Because becoming an orphan as an adult doesn’t get the attention a younger child receives when both parents are gone.  Rightfully so I suppose.  Adult orphans are left to figure out the future on their own.  No matter how much money or people they have they don’t have their parents any longer.  And that fact will be pounded into Melissa each time she reaches for the phone to call her mother, each time she sees news reports, sees clips replayed, listens to people talk.

Money is good.  But it doesn’t buy confidence or self worth or love.  Parents instill that.

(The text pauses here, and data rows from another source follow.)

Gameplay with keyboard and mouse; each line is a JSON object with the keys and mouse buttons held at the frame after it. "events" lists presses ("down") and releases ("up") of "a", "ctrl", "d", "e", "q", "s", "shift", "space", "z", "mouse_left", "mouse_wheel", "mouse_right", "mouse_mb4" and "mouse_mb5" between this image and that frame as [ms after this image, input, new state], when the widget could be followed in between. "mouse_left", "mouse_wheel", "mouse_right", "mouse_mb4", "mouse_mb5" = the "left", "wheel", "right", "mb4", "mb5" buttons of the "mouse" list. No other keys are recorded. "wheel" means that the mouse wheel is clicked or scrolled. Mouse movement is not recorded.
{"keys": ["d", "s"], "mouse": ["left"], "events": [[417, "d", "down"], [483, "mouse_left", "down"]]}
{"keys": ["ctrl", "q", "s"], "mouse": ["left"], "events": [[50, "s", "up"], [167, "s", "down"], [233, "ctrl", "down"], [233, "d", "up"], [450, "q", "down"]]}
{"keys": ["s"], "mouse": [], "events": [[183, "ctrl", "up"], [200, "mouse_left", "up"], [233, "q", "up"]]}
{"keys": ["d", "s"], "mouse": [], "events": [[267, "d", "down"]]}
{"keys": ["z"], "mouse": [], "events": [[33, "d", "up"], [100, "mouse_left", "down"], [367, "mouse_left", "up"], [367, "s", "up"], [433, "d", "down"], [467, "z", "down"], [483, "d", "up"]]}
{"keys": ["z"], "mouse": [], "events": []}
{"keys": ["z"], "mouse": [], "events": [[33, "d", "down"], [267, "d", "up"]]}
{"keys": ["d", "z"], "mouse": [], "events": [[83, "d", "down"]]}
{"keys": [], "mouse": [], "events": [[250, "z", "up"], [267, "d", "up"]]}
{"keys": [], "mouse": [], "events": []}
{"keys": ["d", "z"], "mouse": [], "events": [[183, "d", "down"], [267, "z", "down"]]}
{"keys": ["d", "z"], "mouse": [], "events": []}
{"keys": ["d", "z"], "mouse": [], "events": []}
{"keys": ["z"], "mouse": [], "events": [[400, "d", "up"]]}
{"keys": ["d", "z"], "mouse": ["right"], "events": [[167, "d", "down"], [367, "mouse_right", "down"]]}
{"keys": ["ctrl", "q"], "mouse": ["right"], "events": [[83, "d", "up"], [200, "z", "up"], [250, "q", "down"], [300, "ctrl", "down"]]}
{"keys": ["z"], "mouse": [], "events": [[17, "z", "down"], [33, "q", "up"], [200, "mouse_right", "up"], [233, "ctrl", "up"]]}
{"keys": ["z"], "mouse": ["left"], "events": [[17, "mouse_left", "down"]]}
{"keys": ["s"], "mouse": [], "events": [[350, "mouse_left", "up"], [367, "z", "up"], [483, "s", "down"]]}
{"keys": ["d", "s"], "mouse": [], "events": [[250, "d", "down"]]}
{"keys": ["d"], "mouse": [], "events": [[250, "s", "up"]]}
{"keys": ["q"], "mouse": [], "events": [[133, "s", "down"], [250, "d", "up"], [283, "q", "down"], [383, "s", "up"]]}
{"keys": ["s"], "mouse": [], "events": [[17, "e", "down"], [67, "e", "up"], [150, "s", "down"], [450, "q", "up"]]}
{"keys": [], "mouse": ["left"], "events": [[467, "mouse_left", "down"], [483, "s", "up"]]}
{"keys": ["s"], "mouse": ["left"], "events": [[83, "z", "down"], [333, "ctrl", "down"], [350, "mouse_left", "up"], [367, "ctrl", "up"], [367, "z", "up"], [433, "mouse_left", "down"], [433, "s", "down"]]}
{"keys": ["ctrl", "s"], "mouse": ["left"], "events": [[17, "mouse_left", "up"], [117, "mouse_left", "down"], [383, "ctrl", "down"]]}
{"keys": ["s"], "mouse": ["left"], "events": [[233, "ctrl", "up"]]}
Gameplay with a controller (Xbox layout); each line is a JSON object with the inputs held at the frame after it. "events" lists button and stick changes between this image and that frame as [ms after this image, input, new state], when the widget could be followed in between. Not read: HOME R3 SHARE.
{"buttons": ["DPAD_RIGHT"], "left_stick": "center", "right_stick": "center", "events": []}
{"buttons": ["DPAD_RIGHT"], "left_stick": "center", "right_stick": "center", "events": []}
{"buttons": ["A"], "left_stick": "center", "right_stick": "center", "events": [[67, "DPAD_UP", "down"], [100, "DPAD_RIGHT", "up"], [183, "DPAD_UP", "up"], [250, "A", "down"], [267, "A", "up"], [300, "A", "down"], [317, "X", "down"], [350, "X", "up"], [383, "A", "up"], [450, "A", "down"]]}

I wish Melissa the best as she heads down this new path that is her life.

Author: dawnkinster

I'm a long time banker having worked in banks since the age of 17. I took a break when I turned 50 and went back to school. I graduated right when the economy took a turn for the worst and after a year of library work found myself unemployed. I was lucky that my previous bank employer wanted me back. So here I am again, a long time banker. Change is hard.

10 thoughts on “Money doesn’t buy

  1. that is true – having been an orphan since I was 21….there is a lot I missed out on – especially with my Mom…there is also so much of my own family history I will never know.


  2. beautifully stated! I am heartbroken about Joan and have been constantly telling my husband how awful I feel about Melissa. She didn’t get to speak to her Mom before she died 😦


  3. I woke up early, early this morning (still dark, very stormy) and read a little book called A WOMAN’S STORY, by Annie Ernaux. It’s the story of her mother’s life and death. “The following week, I kept remembering that Sunday, when she was alive, the brown socks, the forsythia, her mannerisms, her smile when I said goodbye, and then the Monday, when she was dead, lying in her bed. I couldn’t put the two days together.”

    Before that, I’d been up most of the night (off and on), reading A WORLD ELSEWHERE, by Sigrid MacRae, who lost her mother at age three and never felt she had a family until she married. There’s a whole lot more to her story (to put it mildly), but in both books the importance of one’s mother and the pain of losing her come through. I know it’s something I’ll face one of these days….

    Hugs, Dawn!


  4. I understand the confusion expressed by Ernaux. It just seems so impossible that someone is there one day and so absolutely and finally gone the next.


  5. Nicely stated, Dawn.


  6. YES!! Absolutely true. I remember when one of my friends lost her last parent, and she remarked that she was now an orphan. My heart almost broke for her, and I assured her she could think of my folks as hers. Not the same thing as having one’s own parents, but I hope the thought helped her.


  7. Yes, this is so true, Dawn. Money doesn’t insulate our heart. I can’t imagine what it will feel like to be an adult orphan. Also can not imagine losing a parent when one is young. Sigh…


  8. You are definitely aware of this and correct. It’s easy to be glib about celebrities, brushing off the fact that they are actually people. I wish her the best in friendships as she learns to steer her new life without either parent.